We live in difficult times – what about our children?
WORLD – We live in affluent yet difficult times.
Difficult not because of the recession cloud over our heads. Difficult not because of primitive transportation. Difficult not because of the lack of food or water.
We live in difficult times because as we progress and evolve, we regress.
We regress and segregate.
We profile people, things, countries, districts, groups, religions, beliefs and everything else into specific compartments and damn them into these groups for eternity. We fail to appreciate differences and embrace them. In fact, we do the contrary – we highlight them and define ourselves as the “not-thems”.
We point to others and say what we’re not (even if it means nothing to us):
- I’m not African-American.
- I’m not Canadian.
- I’m not a mediocre student.
- I’m not a nerd.
- I’m not a fan of the Brazil football team.
- I’m not a single mom.
- I’m not gay.
- I’m not a from a community college.
We live in a more connected world exposing us to greater diversity. But how has this help us?
We regress and become judgmental.
We are now armchair critics. Not the in-a-small-armchair-at-home-watching-tv kind of way, but the game-of-thrones-armchair-with-the-world-watching-me kind of judge. We think online commenters are attention-seeking, jobless fools or trolls. We think gamers are losers. We think sports athletes are brainless jocks.
We think Obama is a terrible leader. We think Michael Gove is a horrible education secretary. We think Cesar Millan abuses dogs instead of training them. We think we are smarter than the MySpace founder. We think Mark Zuckerberg is helping NSA spy on us and Facebook should go. We think those who share the “1 like = 1 prayer” messages on social media are idiots.
We think some deserve poverty, or bad things happen to them. We read about inspiring people and decide they probably have rich parents to fall back on.
We regress and become selfish
Now that the world is our audience, we have the ability to do much more for the world. But as we regress, we become selfish. We post mean, embarrassing things about others online. We join online contests and pester everyone to vote for our photos so that we can win a week’s supply of diapers. We read news about the suffering around the world and click X or scroll down.
We park our cars like we own the whole parking lot. We verbally abuse frontdesk staff who couldn’t get us what we want. We demand late check-outs because we feel entitled to them. We ignore the smiles on the waitress’ face as she serve us food, but complain to the manager about the waiter who didn’t see our empty glasses and refilled them because he was too busy.

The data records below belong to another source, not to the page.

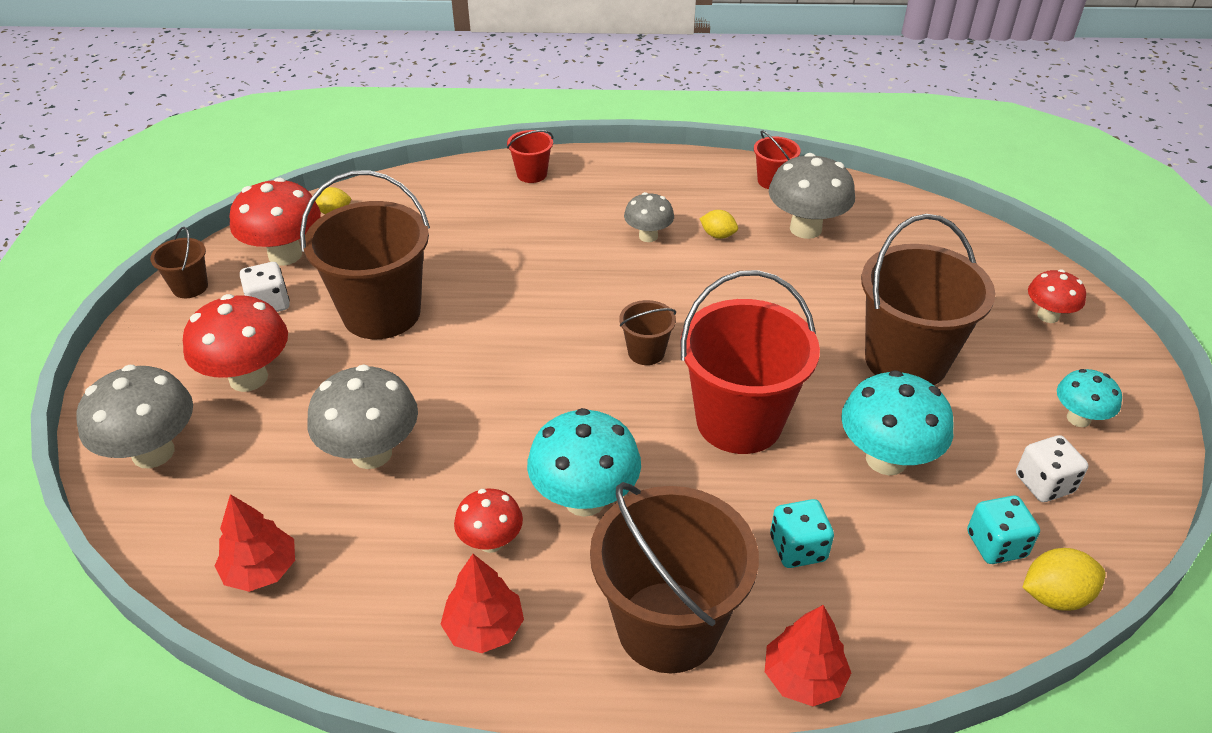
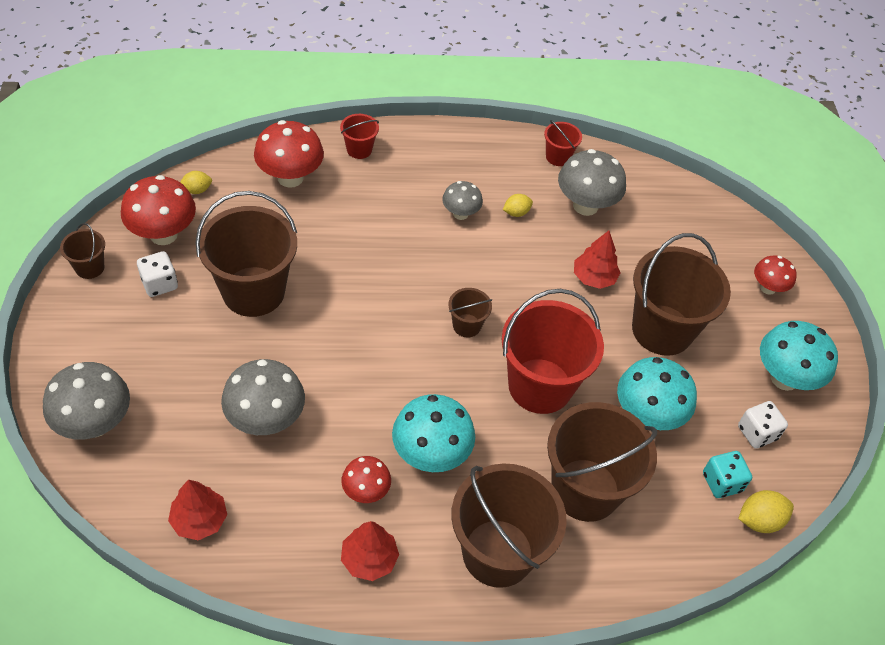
camera: 10 degrees left, 10 degrees up
red mushroom [183,294,288,392] -> red mushroom moved to [254,120,324,188]
yellow lemon [700,210,738,239] -> yellow lemon turned 45 degrees counterclockwise [503,194,533,217]
red tree [765,605,851,706] -> red tree moved to [574,230,620,289]
turquoise dice [770,499,834,568] -> brown bucket [547,402,657,522]
turquoise mushroom [1057,369,1122,427] -> turquoise mushroom [760,321,838,391], size x1.70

We don’t clean up after ourselves because that’s the cleaners’ job – if we do it, what are they going to do?
The problem with the world today
The problem with the world today is that we feel entitled. To everything. (When I say “we”, it’s not a sweeping statement to justify each of us as terrible human beings, just a style of writing). I admit that some of these are thoughts I have had, or actions we have done. And we think nothing of this, because everyone does it.
Because everyone has done it, we think that makes it okay. And some of these harmless thoughts are really okay (if we keep them to ourselves).

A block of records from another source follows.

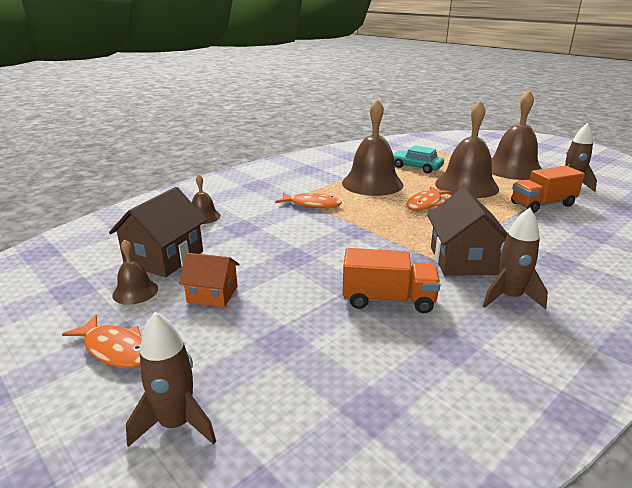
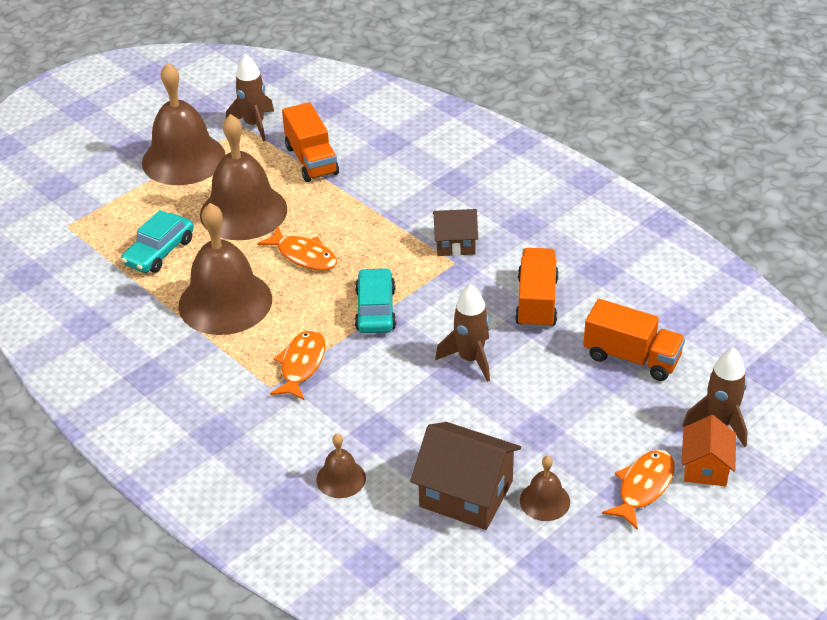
camera: 90 degrees left, 15 degrees up
orange house [179,253,240,307] -> orange house moved to [682,415,736,486]
brown house [427,187,508,276] -> brown house [433,209,478,256], size x0.62
brown rocket [483,208,548,309] -> brown rocket moved to [435,284,490,382]
none -> turquoise car [355,268,396,333]
none -> orange truck [583,299,685,381]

We have better living conditions now than 10 years ago. We have better education opportunities and access to information and knowledge never thought possible in the 1980s. We now can make more of ourselves than our parents could with their relatively limited opportunities.
But life isn’t fair to all. There are many in suffering circumstances they cannot change within their lifetime. There are many still with no basic necessities, let alone internet connection. Many are so down on their luck they’re homeless or begging for work and shelter. Many are old grandparents sweeping the streets or collecting what we consider trash to make money for a meal. Many are sick but cannot afford healthcare.
Silver lining – our children
Our biggest hope to create a more peaceful, contented and non-violent world within societies is education. Education is the key to many things – enlightenment, awareness, understanding, informed decisions, empowerment; the list goes on.
What we teach our children today goes a long way in shaping their minds and the world of tomorrow. Teach a child to share, and he will learn generosity. Teach a child about pain, and he will learn to care. Teach a child about loss, and he will learn to value. Teach a child to own up, and he will learn honesty. Teach a child to reason, and he will learn to understand. Teach a child to walk away, and he will learn peace. Teach a child to give, and he will learn to give back. Teach a child with love, and he will learn to love.
That is all we can hope for – that we continue to teach the future of tomorrow even in difficult times like today. Doctors, engineers, musicians, artists, comedians, carpenters, writers, journalists, lawyers, boxers, or even prisoners, criminals and terrorists – everyone had at least one teacher. They have all learned in their lives and will continue to learn. It is the lesson they were taught, and the lessons they will teach that will decide our future.
Hopefully, a world with less conflicts and more tolerant societies that appreciate instead of segregate.